Missouri Program Rewards Saving
By Nammi Bhagvandoss writing for the Joplin Globe Newspaper
Joplin Globe Photo by Roger Nomer
For six months, Jonathan and Rachel Johnson were on a mission: save $2,000. Doing so qualified the Joplin couple for an additional $4,000 to put toward their first home. The Johnsons, both 22, were told that they were the youngest local residents to complete a program that allowed them to move last week into their one-story, three-bedroom, two-bathroom home.
The couple both work for Freeman Health System and attend Missouri Southern State University. Jonathan Johnson said his father gave him a tip about what is known as the Missourians Building Assets program (now the Missouri Asset Development Project), available through the Economic Security Corp. “We followed up,” Jonathan Johnson said. “At first, we made sure there were no external strings attached.”
The program allows eligible wage earners to save money for a specific goal that is matched on a two-for-one basis. Participants may save up to $2,000, to be matched with local, state or federal funds. They also must attend economic education courses. There are similar programs elsewhere for those who want to start or expand a business, and for those who want to save money for higher education. The ESC, which serves Barton, Jasper, Newton and McDonald counties, offers the program for those who want to buy a home.
People in the program have three years to save up to $2,000, said Tammy Walker, ESC community development director. The entire $6,000 has to be used for purchasing a home, including down payment and closing costs. “We want to encourage people to save the full amount,” Walker said. “They have to work with a caseworker. They have to be working full time or part time. They have to have the ability to have a home loan.”
People in the program also have to take eight to 12 hours of budgeting and economic classes, and 10 hours of homeownership classes, she said. Walker said the program started in 2002, and the Johnsons are the ninth of 10 local families that have succeeded in buying a home. “We’re still working with the 10th family,” she said. A new, three-year contract started Oct. 1, and the ESC still can enroll three more families or individuals for the program, Walker said.

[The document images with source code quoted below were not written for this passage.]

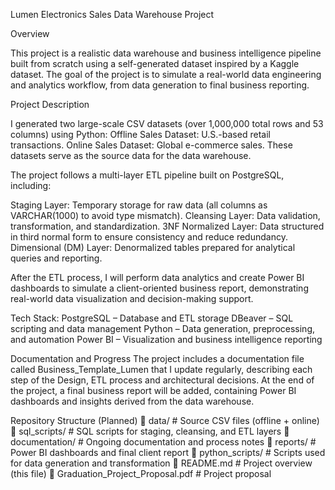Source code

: Lumen Electronics Sales Data Warehouse Project

Overview

This project is a realistic data warehouse and business intelligence pipeline built from scratch using a self-generated dataset inspired by a Kaggle dataset.
The goal of the project is to simulate a real-world data engineering and analytics workflow, from data generation to final business reporting.

Project Description

I generated two large-scale CSV datasets (over 1,000,000 total rows and 53 columns) using Python:
  Offline Sales Dataset: U.S.-based retail transactions.
  Online Sales Dataset: Global e-commerce sales.
These datasets serve as the source data for the data warehouse.

The project follows a multi-layer ETL pipeline built on PostgreSQL, including:

Staging Layer: Temporary storage for raw data (all columns as VARCHAR(1000) to avoid type mismatch).
Cleansing Layer: Data validation, transformation, and standardization.
3NF Normalized Layer: Data structured in third normal form to ensure consistency and reduce redundancy.
Dimensional (DM) Layer: Denormalized tables prepared for analytical queries and reporting.

After the ETL process, I will perform data analytics and create Power BI dashboards to simulate a client-oriented business report, demonstrating real-world data visualization and decision-making support.

Tech Stack:
PostgreSQL – Database and ETL storage
DBeaver – SQL scripting and data management
Python – Data generation, preprocessing, and automation
Power BI – Visualization and business intelligence reporting

Documentation and Progress
The project includes a documentation file called Business_Template_Lumen that I update regularly, describing each step of the Design, ETL process and architectural decisions.
At the end of the project, a final business report will be added, containing Power BI dashboards and insights derived from the data warehouse.

Repository Structure (Planned)
📁 data/                                # Source CSV files (offline + online)
📁 sql_scripts/                         # SQL scripts for staging, cleansing, and ETL layers
📁 documentation/                       # Ongoing documentation and process notes
📁 reports/                             # Power BI dashboards and final client report
📁 python_scripts/                      # Scripts used for data generation and transformation
📄 README.md                            # Project overview (this file)
📄 Graduation_Project_Proposal.pdf      # Project proposal
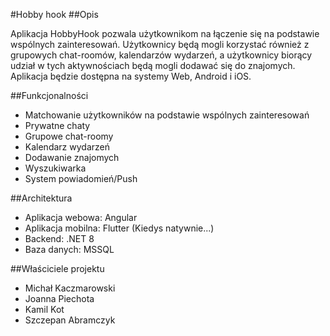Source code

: 
#Hobby hook
##Opis

Aplikacja HobbyHook pozwala użytkownikom na łączenie się na podstawie wspólnych zainteresowań. Użytkownicy będą mogli korzystać również z grupowych chat-roomów, kalendarzów wydarzeń, a użytkownicy biorący udział w tych aktywnościach będą mogli dodawać się do znajomych. Aplikacja będzie dostępna na systemy Web, Android i iOS.

##Funkcjonalności
- Matchowanie użytkowników na podstawie wspólnych zainteresowań
- Prywatne chaty
- Grupowe chat-roomy
- Kalendarz wydarzeń
- Dodawanie znajomych
- Wyszukiwarka
- System powiadomień/Push

##Architektura
- Aplikacja webowa: Angular
- Aplikacja mobilna: Flutter (Kiedys natywnie...)
- Backend: .NET 8
- Baza danych: MSSQL 

##Właściciele projektu
- Michał Kaczmarowski
- Joanna Piechota
- Kamil Kot
- Szczepan Abramczyk
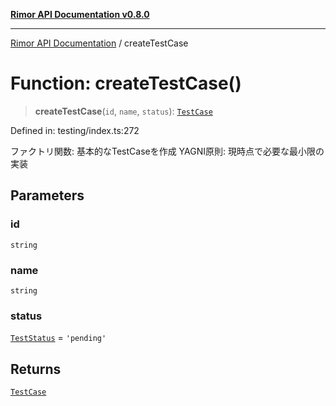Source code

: [**Rimor API Documentation v0.8.0**](../README.md)

***

[Rimor API Documentation](../globals.md) / createTestCase

# Function: createTestCase()

> **createTestCase**(`id`, `name`, `status`): [`TestCase`](../interfaces/TestCase.md)

Defined in: testing/index.ts:272

ファクトリ関数: 基本的なTestCaseを作成
YAGNI原則: 現時点で必要な最小限の実装

## Parameters

### id

`string`

### name

`string`

### status

[`TestStatus`](../type-aliases/TestStatus.md) = `'pending'`

## Returns

[`TestCase`](../interfaces/TestCase.md)
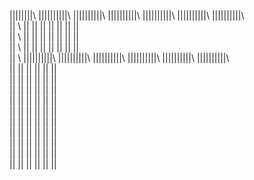    
   ||||||||\      ||||||||||\       ||||||||||\       ||||||||||\       ||||||||||\       ||||||||||\      ||||||||||\                    
   ||           \    ||                ||                         ||                  ||               ||                    ||              ||                         
   ||              \   ||                ||                         ||                  ||               ||                    ||              ||                       
   ||                \  ||                ||                         ||                  ||               ||                    ||              ||                     
   ||                  \ ||||||||||\       ||||||||||\       ||||||||||\       ||||||||||\       ||||||||||\      ||||||||||\       
   ||                          ||                ||                         ||                          ||                   ||                         
   ||                          ||                ||                         ||                          ||                   ||                           
   ||                          ||                ||                         ||                          ||                   ||                         
   ||                          ||                ||                         ||                          ||                   ||                       
   ||                          ||                ||                         ||                          ||                   ||                    
   ||                          ||                ||                         ||                          ||                   ||                 
   ||                          ||                ||                         ||                          ||                   ||              
   ||                          ||                ||                         ||                          ||                   ||            
   ||                          ||                ||                         ||                          ||                   ||               
   ||                          ||                ||                         ||                          ||                   ||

The program is available to people who earn no more than 200 percent of the federal poverty level. That means a family of two can have an income of $26,400, and a family of four can make $40,000 and still qualify. “I think a lot of people think it’s too good to be true,” Walker said.
For the Johnsons, meeting the program’s guidelines was easy enough. They were allowed to count their meeting with a home lender and realtor toward their education hours. Saving money was more challenging, but the Johnsons also met regularly with their caseworker, Suzanne Becker, and she gave them ideas. “I started planning meals,” Rachel Johnson said. Becker encouraged the couple to keep receipts to see how they spent their money.
It was an eye-opener for Rachel Johnson. “Stopping at the gas station and buying sodas and snacks adds up,” she said. “It’s a wonderful program if you’re seeking to have discipline over your finances and life.” Being in the program also helped the Johnsons see the difference between needs and wants. “We shaved our needs down to what our needs actually were,” Jonathan Johnson said.
A single man, a family with four children and a Hispanic mother are among those who have bought homes through the Missourians Building Assets program (now the Missouri Asset Development Project), available through the Economic Security Corp.